Выбрать главу

Затем суд стал выяснять, что происходило на вечеринке, предшествовавшей той поездке в машине. Одна дама родом из Вены в конце войны пригласила к себе человек тридцать гостей. Квартира была скромная и обставлена без всяких претензий, гости пили, танцевали. Но жильцы из квартиры этажом ниже, по каким-то причинам враждебно настроенные к даме из Вены, вызвали полицию. Пить и веселиться во время войны считалось неприличным, и полиция подвергла всех гостей строгой проверке. Лица призывного возраста, даже имевшие броню, либо признанные ранее непригодными к строевой службе, если только у лих не нашлось влиятельных друзей, были отправлены на фронт.

Так как хозяйка дома, устроившая вечеринку, была близка к депутатам левых оппозиционных партий, власти постарались по мере сил раздуть эту историю. Вполне невинные танцы мгновенно превратились в непристойную, разнузданную оргию, из уст в уста передавались живописные подробности о творившихся там безобразиях. Дама была выслана из Баварии. У нее был ребенок от одного весьма почтенного человека, умершего два года тому назад. Теперь родственники этого человека пытались лишить ее, как морально неблагонадежную, права опеки над ребенком. Мюнхенские обыватели с плотоядной улыбкой без устали смаковали пикантные подробности вечеринки. Они с негодованием, но при этом весьма увлеченно и входя во все подробности, обменивались впечатлениями о моральном падении «чужаков», — этим словом в Мюнхене называли всех, кто своим внешним видом, образом жизни или талантом не укладывался в филистерские мерки.

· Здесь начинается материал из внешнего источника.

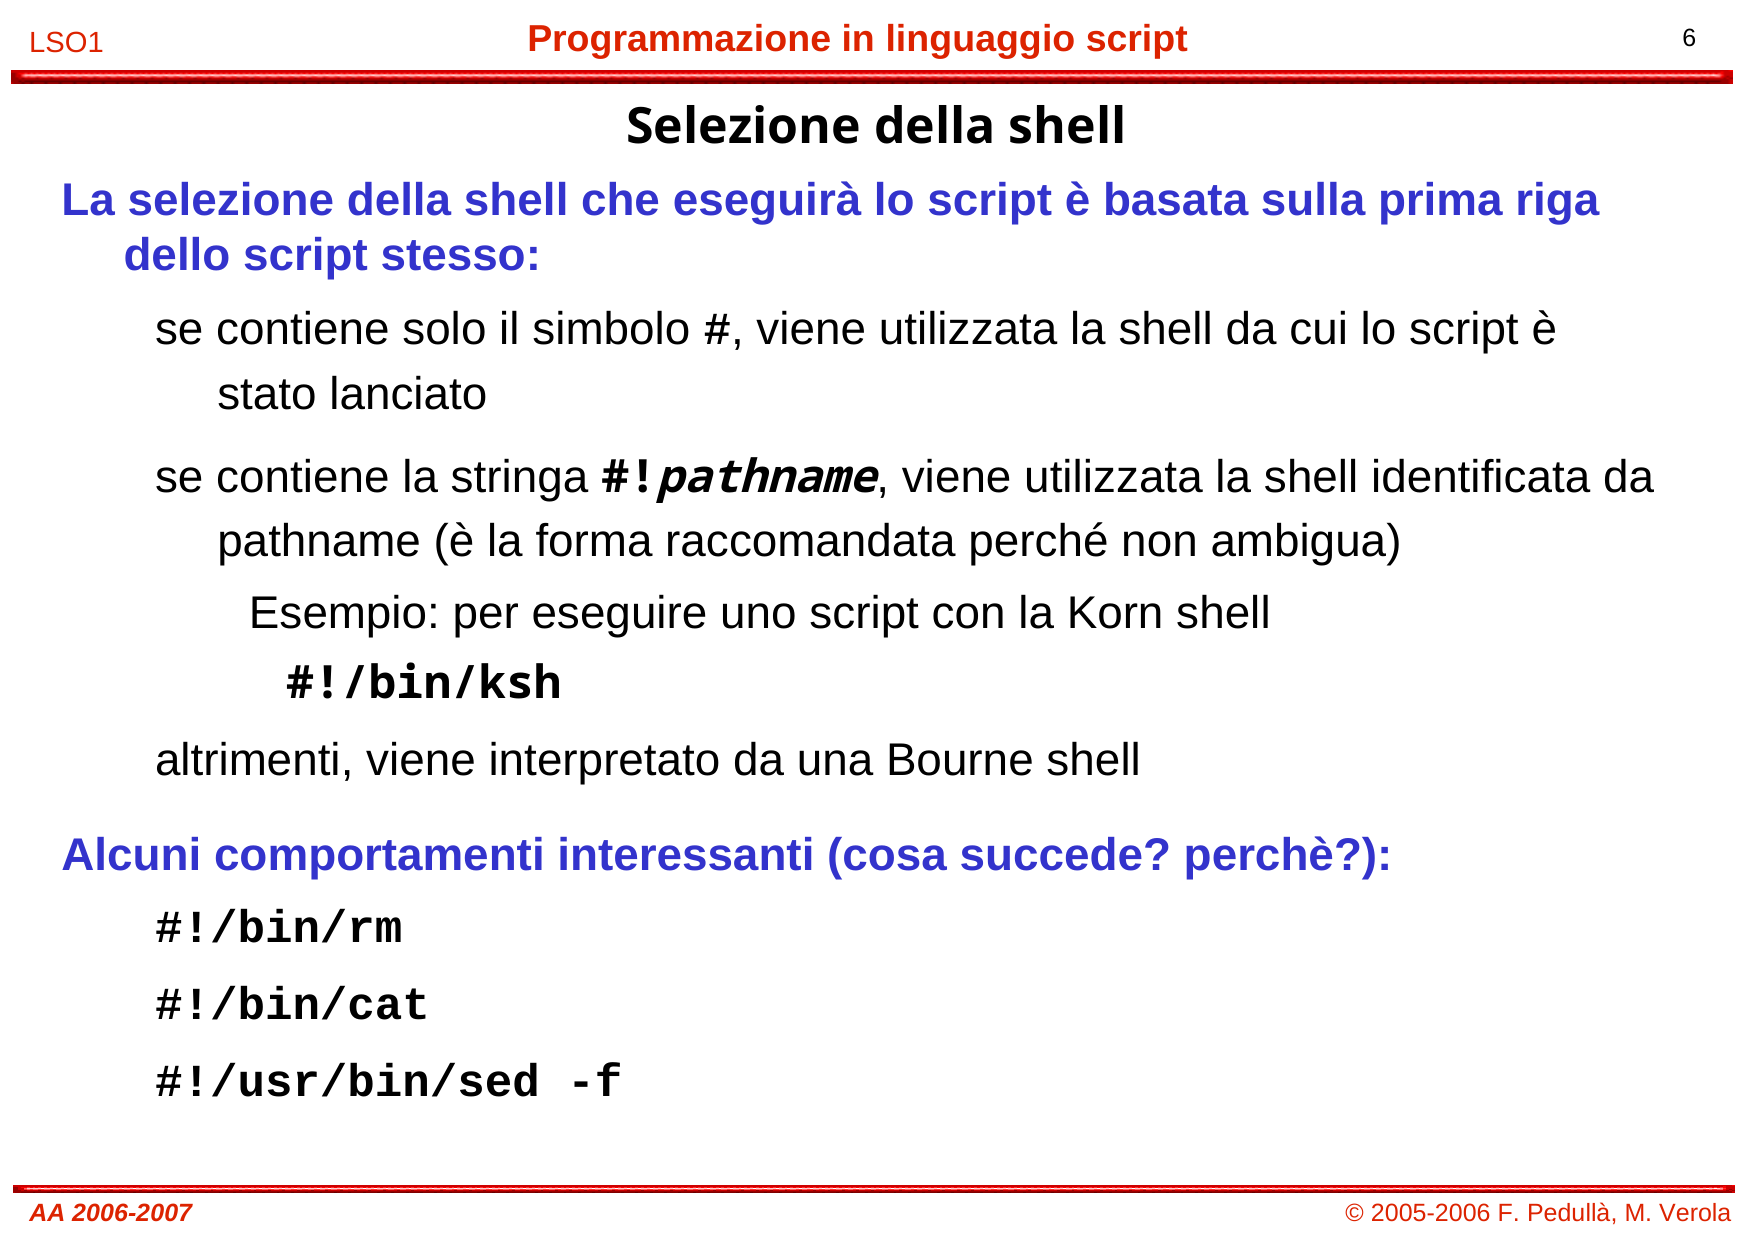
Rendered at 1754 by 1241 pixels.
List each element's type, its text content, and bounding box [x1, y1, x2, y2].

list La selezione della shell che eseguirà lo script è basata sulla prima riga dello script stesso: se contiene solo il simbolo #, viene utilizzata la shell da cui lo script è stato lanciato se contiene la stringa #!pathname, viene utilizzata la shell identificata da pathname (è la forma raccomandata perché non ambigua) Esempio: per eseguire uno script con la Korn shell #!/bin/ksh altrimenti, viene interpretato da una Bourne shell Alcuni comportamenti interessanti (cosa succede? perchè?): #!/bin/rm #!/bin/cat #!/usr/bin/sed -f [46, 163, 1684, 1166]
picture [13, 1185, 1735, 1193]
title Selezione della shell [581, 78, 1172, 163]
picture [11, 70, 1733, 84]
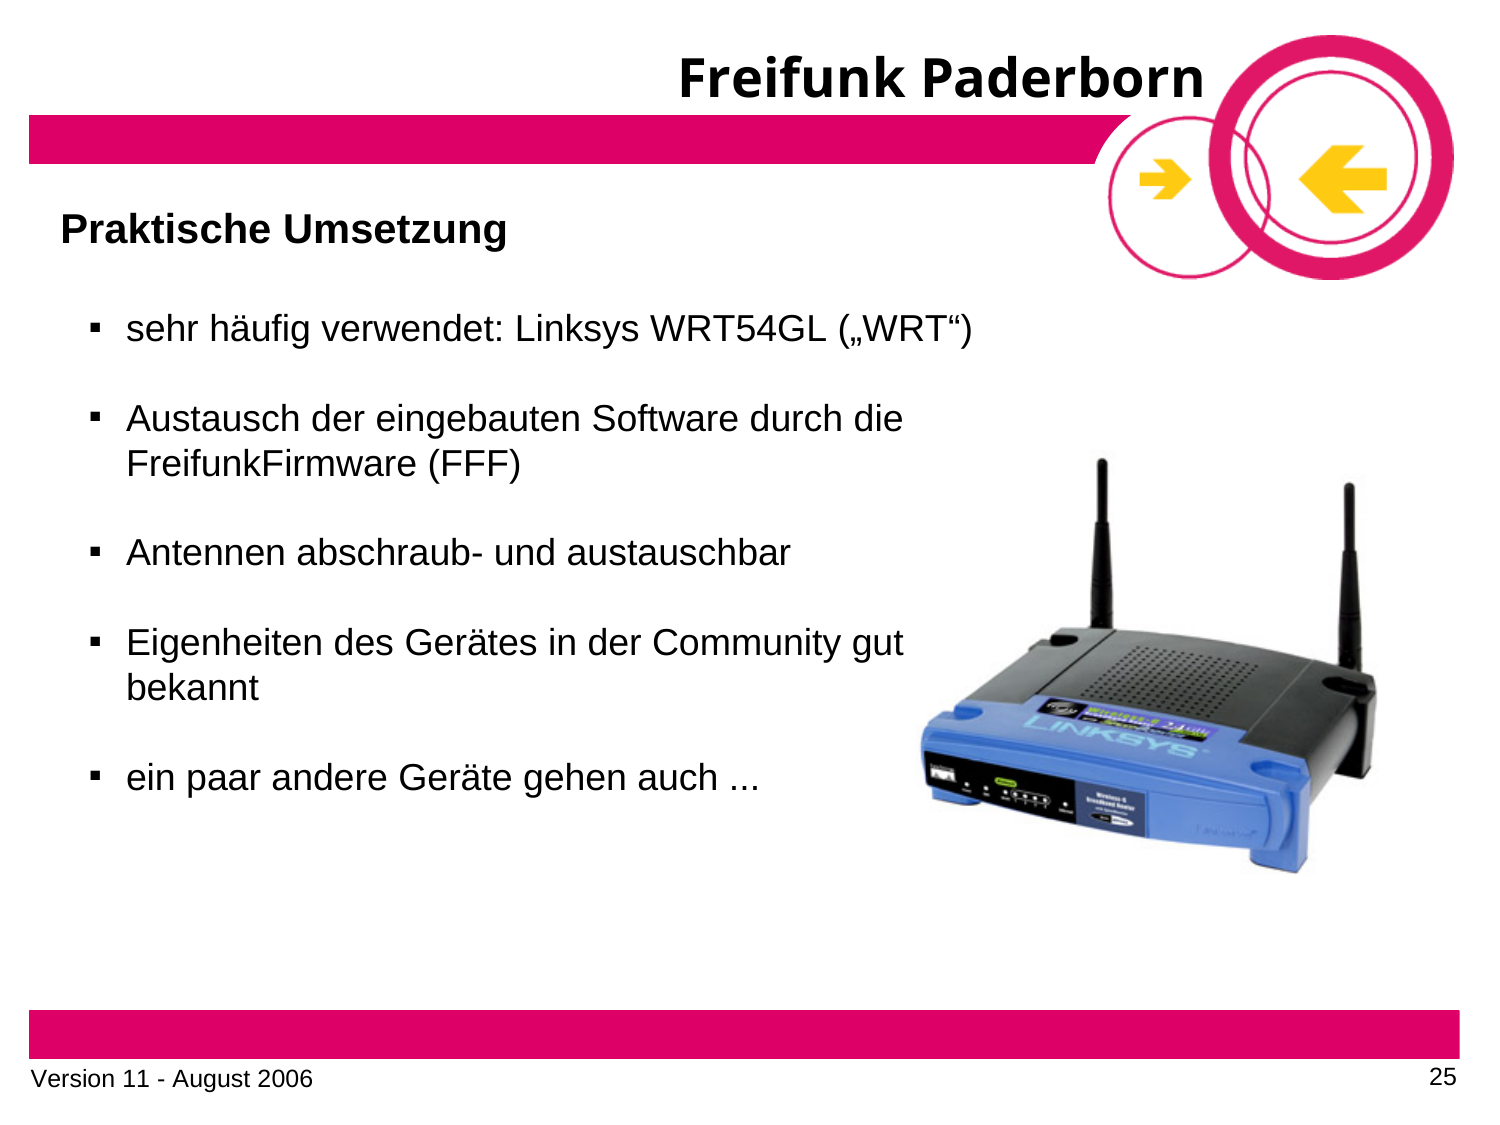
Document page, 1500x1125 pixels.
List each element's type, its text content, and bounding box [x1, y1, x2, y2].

picture [1107, 35, 1454, 280]
text_box sehr häufig verwendet: Linksys WRT54GL („WRT“) Austausch der eingebauten Software durch die FreifunkFirmware (FFF) Antennen abschraub- und austauschbar Eigenheiten des Gerätes in der Community gut bekannt ein paar andere Geräte gehen auch ... [55, 304, 1048, 803]
text_box Praktische Umsetzung [24, 202, 898, 249]
picture [915, 449, 1385, 878]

Признает ли доктор Крюгер, что он и его дама принимали участие в той сомнительной вечеринке на Виденмайерштрассе? Да, признает. С помощью замысловатых аргументов обвинение силилось доказать, что непристойная атмосфера, царившая на том вечере, делает вдвойне правдоподобным факт, о котором под присягой рассказал на суде шофер, иными словами подтверждает то, что доктор Крюгер поднялся вместе со своей дамой в ее квартиру. Прокурор потребовал в дальнейшем вести заседание при закрытых дверях ввиду опасности, которой подвергается общественная нравственность. Доктору Гейеру, правда, удалось парировать этот выпад, прежде всего благодаря тому, что председатель суда боялся потерять расположение публики, выразившей недовольство подобным предложением. И тогда тут же, на открытом заседании, публике было красочно представлено, что происходило на вечеринке: диванные подушки валялись на полу, свет был притушен, что создавало соответствующую атмосферу, а танцы отличались чувственностью и бесстыдством. На это доктор Гейер заметил, что, если б вечеринка была столь завлекательной, Крюгер вряд ли ушел бы так рано. Однако прокурор нашел ловкое возражение: именно благодаря порочной атмосфере того вечера доктору Крюгеру захотелось как можно скорее остаться наедине со своей дамой. Председатель суда держал себя со свидетелями мягко, дружелюбно и умудрялся выуживать у каждого из них все новые подробности того вечера: безобидные сами по себе, они в интерпретации прокурора приобретали весьма сомнительную окраску. Присутствовали ли на том вечере лица обоего пола? А не лежали ли гости на разбросанных по квартире диванных подушках? Не подавались ли там возбуждающие кушанья, немецкая икра, например?